#### Tareas requeridas:
**a)** Responde estas preguntas sobre el texto acerca del land art lowbrow:
(i) ¿En qué lugar se encuentra la "Isla de las muñecas"?
(ii) ¿Quién realizó la intervención en el Bosque Animado de Oma?
(iii) ¿Cómo se llama el ajardinamiento de Luis García Vidal?
**b)** ¿Puedes volver a escribir sin cambios el tramo del texto sobre el land art lowbrow que va desde "En esa tradición" hasta "las escenografías sórdidas."?
**c)** ¿Puedes prolongar el texto sobre el land art lowbrow a partir de su última oración?

Pero incluso en la gran ciudad global, el territorio cartografiado por los píxeles omniscientes de Google Earth, donde los cazadores de tendencias realizan (realizamos) el escrutinio de todo aquel pintoresquismo espacial susceptible de ser impreso en papel couche bajo el epígrafe de
Art flavour of the week, restan recodos para la marginalidad espontánea, el arte ingenuo y primitivista llevado a cabo con naturalidad por los propios habitantes de escenarios escondidos y alejados del gran
ojo que todo lo ve. En las antípodas del Land Art académico y oficialista (el de Morris, De María, Long, Christo...) , highbrow, existe otra variante pop, de baja fidelidad.
Lowbrow.
La diferencia esencial es que los creadores de este tipo de intervenciones simbólicas sobre el territorio sólo actúan en el contexto de
su propio espacio vital, el que habitan cotidianamente. No es el caso de un Christo, artista con jet-lag que despliega sus piezas en territorios considerados por variables muy poco personalistas o íntimas: el land-art lowbrow es el propio del
Alemán de Camelle, misterioso y trágico eremita que entró en la leyenda popular de la mano de Nunca Máis. O el de Luis García Vidal y su
Parque de los desvelados, tétrico y panteista ajardinamiento en el que cada piedra es transubstanciada en calavera. O incluso, de manera más trasversal, la intervención de Agustín Ibarrola en el
Bosque Animado de Oma, con un pie en el misticismo vernáculo y otro en la crítica artística de alto copete.
En esa tradición eterna del "
artista del pueblo" que desenrolla sus trazas sobre el territorio de manera casi instintiva, animal, se inscribe una curiosísima arcadia mexicana conocida mundialmente como "
Isla de las muñecas", en Xochimilco, donde Julián Santa Ana Barrera, enésimo
esquizofrénico rural y ajeno al arte museado, llevó a cabo durante años, con obsesiva insistencia, esta curiosa intervención paisajística que con el tiempo se ha convertido en lugar de culto del turismo
trash, que ha visto en su grotesca espontaneidad todo un referente de la subcultura gótica. Uno de esos extraños fenómenos en los que una pieza de naturaleza
ruralizante e hiperlocal (se trataba de un hombre que apenas tenía conexión con el mundo
real) encuentra un eco repentino en la cultura urbana de los geeks adictos a las escenografías sórdidas.

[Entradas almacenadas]
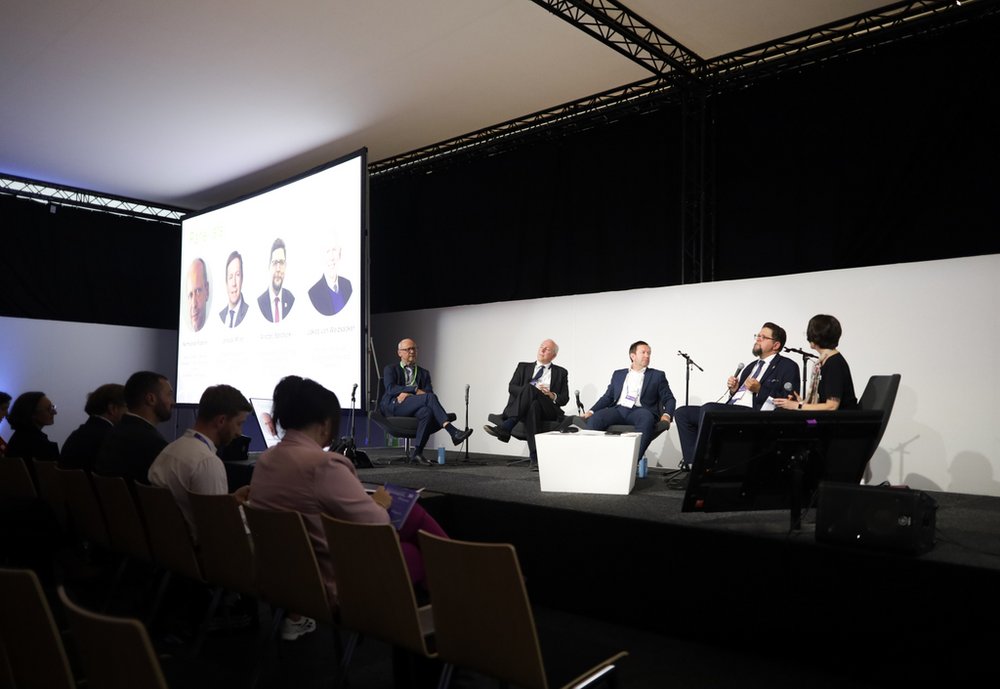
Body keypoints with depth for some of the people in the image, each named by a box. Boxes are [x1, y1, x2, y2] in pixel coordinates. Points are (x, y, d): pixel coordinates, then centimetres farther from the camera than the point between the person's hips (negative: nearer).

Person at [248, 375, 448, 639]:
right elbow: (378, 527, -21)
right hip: (336, 585, -8)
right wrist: (379, 504, 0)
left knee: (413, 513, 15)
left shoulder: (265, 460, 0)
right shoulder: (323, 465, -27)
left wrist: (369, 503, 12)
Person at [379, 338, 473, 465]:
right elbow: (390, 388, -3)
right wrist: (415, 390, -16)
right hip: (394, 406, -3)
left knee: (427, 411, -36)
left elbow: (429, 391, 8)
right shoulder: (390, 369, 17)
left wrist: (407, 393, -10)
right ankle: (453, 432, -38)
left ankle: (416, 451, -30)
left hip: (412, 408, 4)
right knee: (429, 397, -30)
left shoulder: (424, 373, 25)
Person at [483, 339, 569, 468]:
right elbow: (511, 387, 8)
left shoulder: (561, 372, 22)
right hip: (527, 405, 2)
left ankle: (505, 427, -47)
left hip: (547, 409, -1)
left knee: (529, 388, -34)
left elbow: (564, 398, 13)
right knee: (533, 406, -39)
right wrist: (532, 392, -9)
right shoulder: (524, 367, 24)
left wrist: (551, 395, -9)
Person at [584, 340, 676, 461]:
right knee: (594, 419, -29)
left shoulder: (657, 375, 19)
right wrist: (591, 411, 3)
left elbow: (669, 399, 13)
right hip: (618, 409, 2)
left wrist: (666, 414, -9)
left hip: (639, 410, -2)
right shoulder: (618, 374, 25)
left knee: (647, 419, -39)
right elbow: (608, 397, 20)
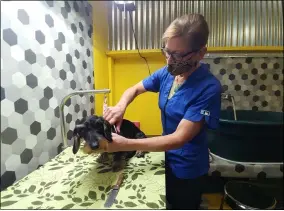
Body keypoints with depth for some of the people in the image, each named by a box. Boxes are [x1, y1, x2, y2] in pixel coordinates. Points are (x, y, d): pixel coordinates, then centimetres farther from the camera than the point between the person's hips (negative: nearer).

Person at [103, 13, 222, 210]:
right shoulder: (167, 73, -10)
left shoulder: (209, 88, -30)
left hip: (188, 169, -5)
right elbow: (134, 89, 2)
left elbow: (179, 138, -31)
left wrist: (125, 144, -34)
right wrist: (121, 106, -21)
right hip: (167, 158, 6)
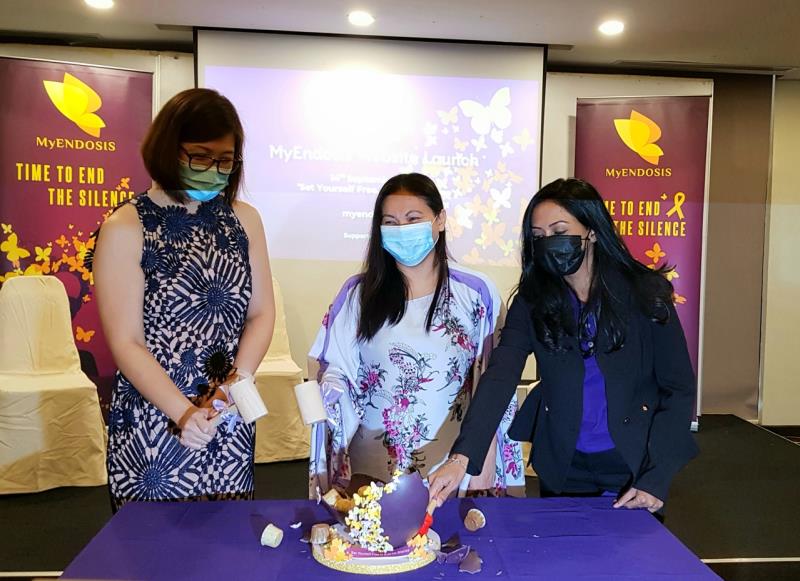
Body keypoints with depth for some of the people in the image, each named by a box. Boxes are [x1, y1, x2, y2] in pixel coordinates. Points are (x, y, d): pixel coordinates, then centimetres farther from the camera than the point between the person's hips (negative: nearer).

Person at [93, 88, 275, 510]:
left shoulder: (244, 220, 4)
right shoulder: (126, 229, -7)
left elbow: (261, 314, 4)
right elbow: (125, 343, -10)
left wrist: (235, 384, -11)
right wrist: (184, 412, -20)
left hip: (231, 421, 4)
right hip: (153, 423, -3)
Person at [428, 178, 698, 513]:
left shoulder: (644, 292, -11)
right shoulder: (532, 300, -8)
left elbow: (679, 389, -7)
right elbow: (499, 376, -21)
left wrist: (656, 478, -15)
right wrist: (461, 458, -34)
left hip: (635, 465, -1)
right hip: (563, 467, 2)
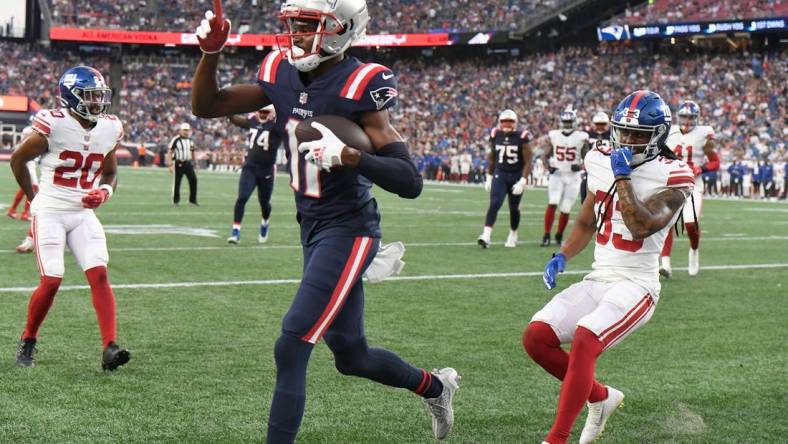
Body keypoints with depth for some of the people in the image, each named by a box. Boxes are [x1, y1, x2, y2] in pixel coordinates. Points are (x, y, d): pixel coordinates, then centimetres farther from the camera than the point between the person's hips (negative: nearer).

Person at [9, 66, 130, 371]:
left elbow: (110, 173, 15)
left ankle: (110, 348, -13)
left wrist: (104, 192, -7)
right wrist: (34, 198, 5)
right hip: (50, 213, -4)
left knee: (99, 275, -10)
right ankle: (27, 342, 15)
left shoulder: (109, 129, 1)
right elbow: (18, 160, -1)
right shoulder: (54, 126, -15)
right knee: (51, 281, -8)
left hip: (83, 214, 5)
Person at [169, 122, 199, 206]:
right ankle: (176, 201, 13)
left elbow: (192, 153, 19)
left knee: (193, 179, -6)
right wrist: (170, 165, -13)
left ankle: (193, 199, 4)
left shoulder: (190, 140, 10)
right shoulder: (176, 140, -8)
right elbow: (170, 152, -6)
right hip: (179, 163, -5)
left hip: (188, 163, 5)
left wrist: (196, 163, 16)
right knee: (177, 182, 1)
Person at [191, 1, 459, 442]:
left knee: (291, 348, -12)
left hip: (347, 230, -8)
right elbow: (206, 106, 9)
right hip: (312, 227, 8)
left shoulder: (359, 86, -18)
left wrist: (346, 154, -36)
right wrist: (211, 53, -6)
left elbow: (410, 182, -23)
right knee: (351, 354, 20)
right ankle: (435, 385, 45)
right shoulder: (281, 75, 1)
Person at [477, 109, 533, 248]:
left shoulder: (521, 137, -11)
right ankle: (486, 236, -22)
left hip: (516, 176, -2)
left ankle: (513, 236, 30)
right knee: (494, 204, -13)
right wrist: (489, 177, 14)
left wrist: (523, 181, -17)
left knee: (514, 208, 10)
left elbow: (528, 162, -10)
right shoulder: (495, 136, 0)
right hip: (500, 175, 2)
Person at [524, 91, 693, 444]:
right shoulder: (602, 163, 10)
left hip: (635, 285, -7)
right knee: (536, 337, -8)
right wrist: (561, 257, 5)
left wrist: (623, 177, -20)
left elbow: (640, 228, -22)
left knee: (584, 339, -29)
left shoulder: (671, 178, -9)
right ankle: (601, 397, 15)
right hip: (597, 281, 7)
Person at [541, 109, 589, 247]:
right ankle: (546, 235, -14)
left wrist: (581, 166, -19)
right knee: (552, 204, -17)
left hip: (573, 177, 0)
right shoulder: (554, 136, 1)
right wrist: (548, 167, -9)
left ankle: (559, 235, 23)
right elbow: (545, 155, 10)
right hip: (557, 175, 0)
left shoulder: (581, 138, -4)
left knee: (565, 209, 2)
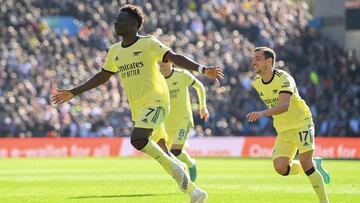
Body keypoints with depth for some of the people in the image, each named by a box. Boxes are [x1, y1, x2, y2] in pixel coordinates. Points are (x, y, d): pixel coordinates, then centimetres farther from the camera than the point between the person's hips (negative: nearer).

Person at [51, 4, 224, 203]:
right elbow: (102, 76, 23)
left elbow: (175, 58, -17)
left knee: (137, 139, -30)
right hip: (138, 109, 7)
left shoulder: (148, 44, -8)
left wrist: (203, 69, -31)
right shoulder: (114, 51, 11)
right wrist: (73, 92, 23)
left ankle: (172, 166, -10)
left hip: (155, 102, -7)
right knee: (163, 152, 8)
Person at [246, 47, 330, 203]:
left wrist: (263, 113, -51)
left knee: (305, 162, -19)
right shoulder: (257, 83, 1)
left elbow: (285, 105, -38)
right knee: (280, 168, -11)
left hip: (301, 123, -6)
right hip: (283, 130, 6)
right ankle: (314, 165, 17)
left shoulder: (284, 79, -21)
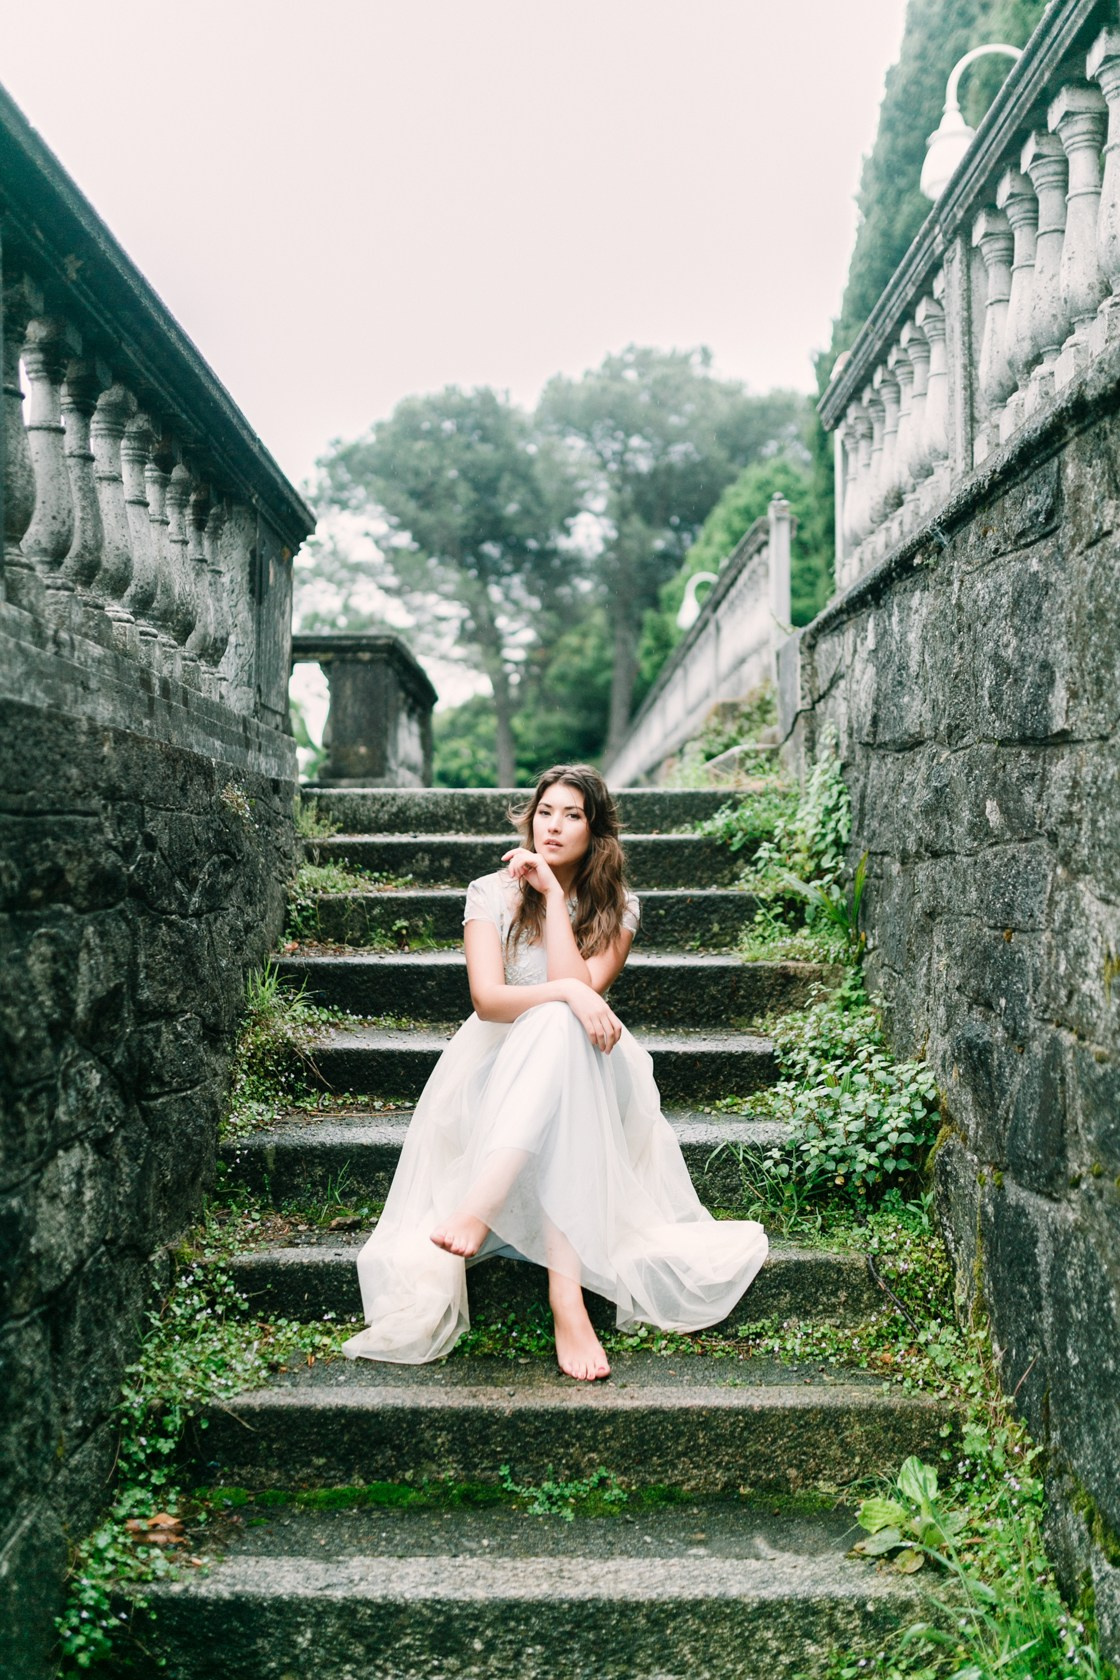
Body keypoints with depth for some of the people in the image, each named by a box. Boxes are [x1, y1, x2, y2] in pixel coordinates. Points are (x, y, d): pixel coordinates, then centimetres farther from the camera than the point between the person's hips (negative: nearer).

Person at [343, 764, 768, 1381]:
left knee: (557, 1028, -35)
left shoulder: (616, 908, 4)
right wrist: (568, 994, -30)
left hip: (587, 1081, 1)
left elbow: (583, 986, -15)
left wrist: (553, 895, -13)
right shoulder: (492, 893, 2)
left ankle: (479, 1208, -50)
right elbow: (487, 998, -14)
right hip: (498, 1073, -1)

#### Respuestas:
**a)**
(i) En Xochimilco.
(ii) Agustín Ibarrola.
(iii) Parque de los desvelados.

**b)**
En esa tradición eterna del "
artista del pueblo" que desenrolla sus trazas sobre el territorio de manera casi instintiva, animal, se inscribe una curiosísima arcadia mexicana conocida mundialmente como "
Isla de las muñecas", en Xochimilco, donde Julián Santa Ana Barrera, enésimo
esquizofrénico rural y ajeno al arte museado, llevó a cabo durante años, con obsesiva insistencia, esta curiosa intervención paisajística que con el tiempo se ha convertido en lugar de culto del turismo
trash, que ha visto en su grotesca espontaneidad todo un referente de la subcultura gótica. Uno de esos extraños fenómenos en los que una pieza de naturaleza
ruralizante e hiperlocal (se trataba de un hombre que apenas tenía conexión con el mundo
real) encuentra un eco repentino en la cultura urbana de los geeks adictos a las escenografías sórdidas.

**c)**
Pero desde la perspectiva de lo escenográfico, puede interpretarse este lugar como una suerte de
bodegón invertido: ya no es la
naturaleza muerta la que se despliega en el contexto de un interior artificial (
fondo nurtura,
figura natura) sino su némesis: el
fondo es la naturaleza, y la
figura es el objeto. Involuntariamente, se reinventa el land-art como una suerte de
still life inversa, en un universo enteramente artificial en el que la idea de una arcadia inalterada por la mano del hombre no es más que el eco de un pasado ya extinto. La naturaleza en 2011 es quizás pixel.
Pero la auténtica paradoja es la condición de icono virtual que ha popularizado ese lugar: no importa tanto su existencia en sí, su actualidad física en México, como la existencia de
imágenes fotográficas que contienen el espacio y lo convierten en imagen-símbolo. La Isla de las Muñecas no es tanto un espacio extensivo, como una suma de fotografías, como un render que, circunstancialmente, existe en el espacio físico: en el imaginario colectivo comparte rango de hiperficción con la estética de Rob Zombie, el horror gótico norteamericano, las fotografías de Jan Saudek y la iconografía postapocalíptica. Un producto
local en cuanto actual, pero universal en cuanto virtualizado.
Su potencia estética se organiza en torno a la cualidad simbólica de los juguetes, como metáfora difusa de cualquier utopía fracasada. No es la primera, ni la única ni la mejor utilización del muñeco roto como metonimia de una memoria destrozada, del paso del tiempo como cuenta atrás hacia la desparición. Pero el singular encanto de este proyecto es su espontaneidad lowbrow, su honesto misticismo, su instintiva y desoncertante colisión entre
naturaleza, plástico, inocencia y muerte.
Museo al aire libre hecho de signos fracturados, acopio del valor simbólico de
la basura como semiótica del inconsciente, automatismo psicoanalítico del
arte como purgación de los demonios interiores. Sin curators de por medio.